Open Science is happening. The merits are no longer theoretical or idealistic but tangible. Research is faster than ever, more vetted than ever (think PubPeer), more cited than ever. Fairly, not just because of Open Science, but open access causes readership causes impact causes citations. When new people and organizations start adopting Open Science this warms my hearth.

So, when I was asked to work with Chemical Abstracts Service (CAS) on a new, bigger than ever version of Common Chemistry (which started as a project between CAS and Wikipedia), I welcomed the project. I don’t quite remember the first meetings, but roughly my task became to work with the new content and match this against Wikidata and Wikipedia. It aligned well with BridgeDb, Scholia, and our metabolomics research, so I even could find sufficient research time for it. This work is now published in the JCIM: CAS Common Chemistry in 2021: Expanding Access to Trusted Chemical Information for the Scientific Community (doi:10.1021/acs.jcim.2c00268).

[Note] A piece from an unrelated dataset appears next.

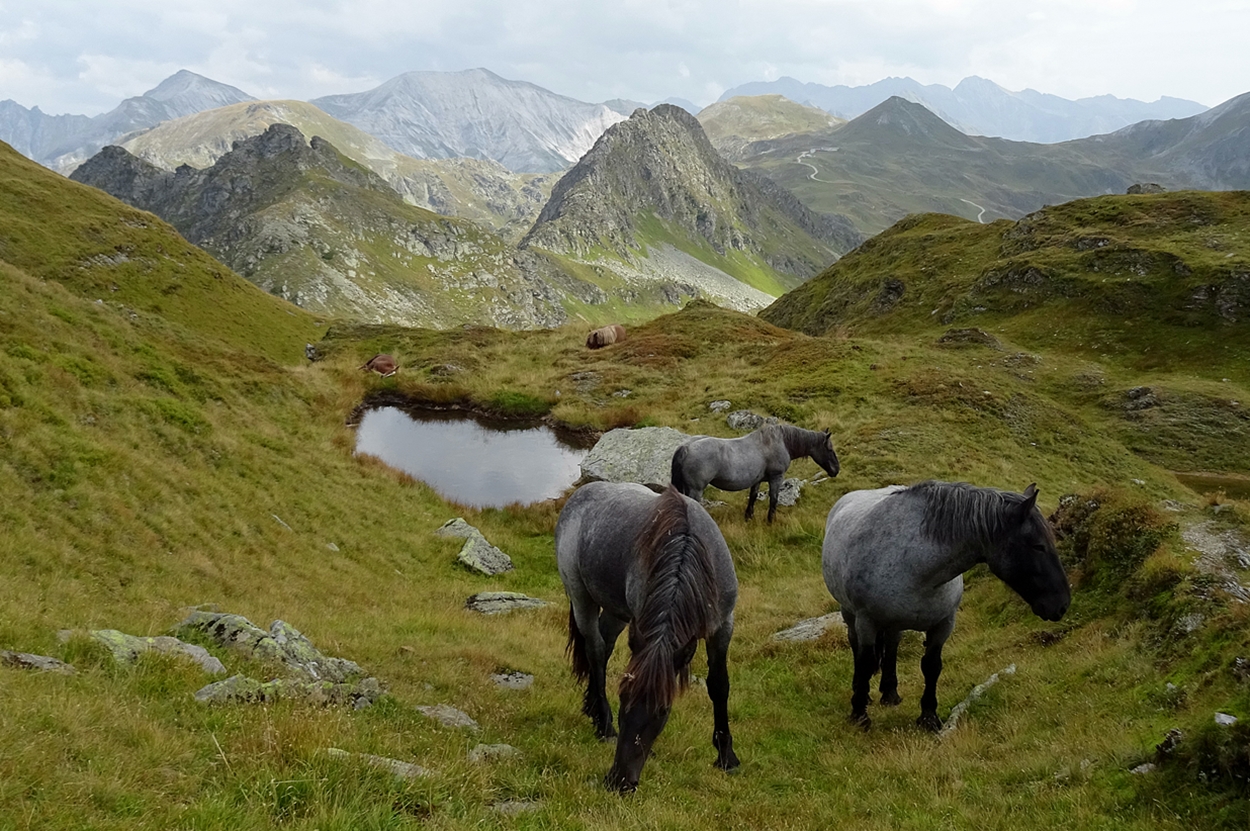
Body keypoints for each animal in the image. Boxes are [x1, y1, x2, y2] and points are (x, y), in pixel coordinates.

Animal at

Figure 2 from the article. Detailed record for caffeine in CAS Common Chemistry (image: CC-BY).

About Wikidata, the paper writes (CC-BY):

The latest release of CAS Common Chemistry has also supported updates and corrections to CAS RNs in Wikidata and Wikipedia. (22) InChIKeys were calculated from CAS SMILES using Bacting 0.0.31 (23) with the Chemistry Development Kit 2.7.1 (24) and were matched with content in Wikidata. The CAS RNs were then compared. References to CAS Common Chemistry were added for CAS RNs that matched. Mismatches have been shared with the Wikidata and Wikipedia communities so that they can manually review and correct the misleading entries using CAS Common Chemistry as a reference. Because Wikidata also curates identifiers from other data sources, validated CAS RNs in Wikidata may also be used to cross-reference with other resources. Scripts are provided in the Supporting Information.

The alignment is a continuous process, as new chemical compounds get added to Wikidata on a weekly basis. The comparison of Common Chemistry with Wikidata and Wikipedia resulted in a wealth of curation data, e.g. inconsistent CAS numbers linked to InChIKeys, where Common Chemistry had a different match than Wikidata or Wikipedia.

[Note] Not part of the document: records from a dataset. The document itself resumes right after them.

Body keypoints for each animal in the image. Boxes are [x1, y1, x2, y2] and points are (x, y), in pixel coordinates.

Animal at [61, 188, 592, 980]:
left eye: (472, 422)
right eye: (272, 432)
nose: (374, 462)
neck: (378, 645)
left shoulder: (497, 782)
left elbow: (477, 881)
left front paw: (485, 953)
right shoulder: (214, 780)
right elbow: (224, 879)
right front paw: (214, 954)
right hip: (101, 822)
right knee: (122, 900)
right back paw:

CAS registry numbers were not added to Wikidata in this process, only confirmed or reported as different. The latter allowed manual curation by the community, which it did. Reports look like this. When a InChIKey-CAS RN combination in Wikidata was confirmed, it was recorded as a reference, like this:


Screenshot of Wikidata with two references, one reflecting a confirmation by the English Wikipedia (potentially the result of the original Common Chemistry project) and the second as outcome of the now published project.

Thanks to everyone on this project and Andrea Jacobs particularly for leading this open science project.